WORK REQUIRED:
Type out the data again. Keep every line exactly the same.

DATA LISTING:
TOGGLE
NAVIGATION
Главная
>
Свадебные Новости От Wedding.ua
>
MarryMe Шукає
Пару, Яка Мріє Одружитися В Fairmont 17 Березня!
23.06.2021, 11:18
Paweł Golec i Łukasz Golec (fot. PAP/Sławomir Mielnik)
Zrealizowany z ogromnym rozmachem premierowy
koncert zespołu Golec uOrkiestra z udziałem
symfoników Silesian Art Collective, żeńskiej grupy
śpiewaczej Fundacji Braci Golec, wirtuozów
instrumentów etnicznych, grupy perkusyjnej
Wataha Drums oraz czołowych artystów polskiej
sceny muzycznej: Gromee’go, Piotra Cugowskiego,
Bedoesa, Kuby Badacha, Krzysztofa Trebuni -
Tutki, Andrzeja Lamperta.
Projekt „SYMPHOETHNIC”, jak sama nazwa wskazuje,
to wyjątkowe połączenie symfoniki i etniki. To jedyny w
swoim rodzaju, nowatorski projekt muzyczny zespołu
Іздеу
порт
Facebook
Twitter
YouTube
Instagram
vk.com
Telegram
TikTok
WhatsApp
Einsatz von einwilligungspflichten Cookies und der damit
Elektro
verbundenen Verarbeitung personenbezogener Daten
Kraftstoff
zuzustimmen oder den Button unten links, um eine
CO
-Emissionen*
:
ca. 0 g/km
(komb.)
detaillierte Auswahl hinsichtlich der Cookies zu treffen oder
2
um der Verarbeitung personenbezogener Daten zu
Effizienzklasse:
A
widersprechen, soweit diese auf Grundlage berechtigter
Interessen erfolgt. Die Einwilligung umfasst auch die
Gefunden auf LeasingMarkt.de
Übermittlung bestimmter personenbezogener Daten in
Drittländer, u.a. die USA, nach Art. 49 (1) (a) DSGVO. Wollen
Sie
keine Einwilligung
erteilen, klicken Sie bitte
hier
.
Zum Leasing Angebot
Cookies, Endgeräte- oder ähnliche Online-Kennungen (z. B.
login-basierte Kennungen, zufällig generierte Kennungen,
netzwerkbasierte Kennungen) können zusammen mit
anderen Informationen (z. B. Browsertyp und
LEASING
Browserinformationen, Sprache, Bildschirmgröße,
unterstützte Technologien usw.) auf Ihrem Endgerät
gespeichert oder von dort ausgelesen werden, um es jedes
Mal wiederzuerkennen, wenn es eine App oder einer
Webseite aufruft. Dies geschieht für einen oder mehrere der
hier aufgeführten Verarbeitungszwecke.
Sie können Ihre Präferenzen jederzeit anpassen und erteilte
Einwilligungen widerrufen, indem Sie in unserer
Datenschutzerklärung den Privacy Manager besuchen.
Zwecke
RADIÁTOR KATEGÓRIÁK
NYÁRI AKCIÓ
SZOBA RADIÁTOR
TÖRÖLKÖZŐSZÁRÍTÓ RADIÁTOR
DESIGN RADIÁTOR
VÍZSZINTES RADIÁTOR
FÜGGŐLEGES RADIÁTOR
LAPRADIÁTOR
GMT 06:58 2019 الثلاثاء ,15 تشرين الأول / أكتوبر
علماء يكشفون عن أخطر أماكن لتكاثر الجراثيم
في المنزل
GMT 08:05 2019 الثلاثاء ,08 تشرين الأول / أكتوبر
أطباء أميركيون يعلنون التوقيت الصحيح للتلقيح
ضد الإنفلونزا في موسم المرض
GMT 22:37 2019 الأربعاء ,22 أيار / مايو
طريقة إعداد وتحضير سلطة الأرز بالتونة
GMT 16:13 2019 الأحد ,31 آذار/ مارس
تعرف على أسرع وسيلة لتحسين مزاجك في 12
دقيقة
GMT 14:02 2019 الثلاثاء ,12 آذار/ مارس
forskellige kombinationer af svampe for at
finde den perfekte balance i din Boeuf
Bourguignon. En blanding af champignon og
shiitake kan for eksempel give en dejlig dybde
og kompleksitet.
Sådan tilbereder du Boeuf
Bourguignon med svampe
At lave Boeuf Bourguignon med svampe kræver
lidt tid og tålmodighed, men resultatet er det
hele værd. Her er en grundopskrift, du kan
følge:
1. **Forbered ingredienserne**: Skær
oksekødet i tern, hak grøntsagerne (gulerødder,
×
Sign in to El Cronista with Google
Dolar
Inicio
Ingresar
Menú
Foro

ANSWER SPACE:
TOGGLE
NAVIGATION
Главная
>
Свадебные Новости От Wedding.ua
>
MarryMe Шукає
Пару, Яка Мріє Одружитися В Fairmont 17 Березня!
23.06.2021, 11:18
Paweł Golec i Łukasz Golec (fot. PAP/Sławomir Mielnik)
Zrealizowany z ogromnym rozmachem premierowy
koncert zespołu Golec uOrkiestra z udziałem
symfoników Silesian Art Collective, żeńskiej grupy
śpiewaczej Fundacji Braci Golec, wirtuozów
instrumentów etnicznych, grupy perkusyjnej
Wataha Drums oraz czołowych artystów polskiej
sceny muzycznej: Gromee’go, Piotra Cugowskiego,
Bedoesa, Kuby Badacha, Krzysztofa Trebuni -
Tutki, Andrzeja Lamperta.
Projekt „SYMPHOETHNIC”, jak sama nazwa wskazuje,
to wyjątkowe połączenie symfoniki i etniki. To jedyny w
swoim rodzaju, nowatorski projekt muzyczny zespołu
Іздеу
порт
Facebook
Twitter
YouTube
Instagram
vk.com
Telegram
TikTok
WhatsApp
Einsatz von einwilligungspflichten Cookies und der damit
Elektro
verbundenen Verarbeitung personenbezogener Daten
Kraftstoff
zuzustimmen oder den Button unten links, um eine
CO
-Emissionen*
:
ca. 0 g/km
(komb.)
detaillierte Auswahl hinsichtlich der Cookies zu treffen oder
2
um der Verarbeitung personenbezogener Daten zu
Effizienzklasse:
A
widersprechen, soweit diese auf Grundlage berechtigter
Interessen erfolgt. Die Einwilligung umfasst auch die
Gefunden auf LeasingMarkt.de
Übermittlung bestimmter personenbezogener Daten in
Drittländer, u.a. die USA, nach Art. 49 (1) (a) DSGVO. Wollen
Sie
keine Einwilligung
erteilen, klicken Sie bitte
hier
.
Zum Leasing Angebot
Cookies, Endgeräte- oder ähnliche Online-Kennungen (z. B.
login-basierte Kennungen, zufällig generierte Kennungen,
netzwerkbasierte Kennungen) können zusammen mit
anderen Informationen (z. B. Browsertyp und
LEASING
Browserinformationen, Sprache, Bildschirmgröße,
unterstützte Technologien usw.) auf Ihrem Endgerät
gespeichert oder von dort ausgelesen werden, um es jedes
Mal wiederzuerkennen, wenn es eine App oder einer
Webseite aufruft. Dies geschieht für einen oder mehrere der
hier aufgeführten Verarbeitungszwecke.
Sie können Ihre Präferenzen jederzeit anpassen und erteilte
Einwilligungen widerrufen, indem Sie in unserer
Datenschutzerklärung den Privacy Manager besuchen.
Zwecke
RADIÁTOR KATEGÓRIÁK
NYÁRI AKCIÓ
SZOBA RADIÁTOR
TÖRÖLKÖZŐSZÁRÍTÓ RADIÁTOR
DESIGN RADIÁTOR
VÍZSZINTES RADIÁTOR
FÜGGŐLEGES RADIÁTOR
LAPRADIÁTOR
GMT 06:58 2019 الثلاثاء ,15 تشرين الأول / أكتوبر
علماء يكشفون عن أخطر أماكن لتكاثر الجراثيم
في المنزل
GMT 08:05 2019 الثلاثاء ,08 تشرين الأول / أكتوبر
أطباء أميركيون يعلنون التوقيت الصحيح للتلقيح
ضد الإنفلونزا في موسم المرض
GMT 22:37 2019 الأربعاء ,22 أيار / مايو
طريقة إعداد وتحضير سلطة الأرز بالتونة
GMT 16:13 2019 الأحد ,31 آذار/ مارس
تعرف على أسرع وسيلة لتحسين مزاجك في 12
دقيقة
GMT 14:02 2019 الثلاثاء ,12 آذار/ مارس
forskellige kombinationer af svampe for at
finde den perfekte balance i din Boeuf
Bourguignon. En blanding af champignon og
shiitake kan for eksempel give en dejlig dybde
og kompleksitet.
Sådan tilbereder du Boeuf
Bourguignon med svampe
At lave Boeuf Bourguignon med svampe kræver
lidt tid og tålmodighed, men resultatet er det
hele værd. Her er en grundopskrift, du kan
følge:
1. **Forbered ingredienserne**: Skær
oksekødet i tern, hak grøntsagerne (gulerødder,
×
Sign in to El Cronista with Google
Dolar
Inicio
Ingresar
Menú
Foro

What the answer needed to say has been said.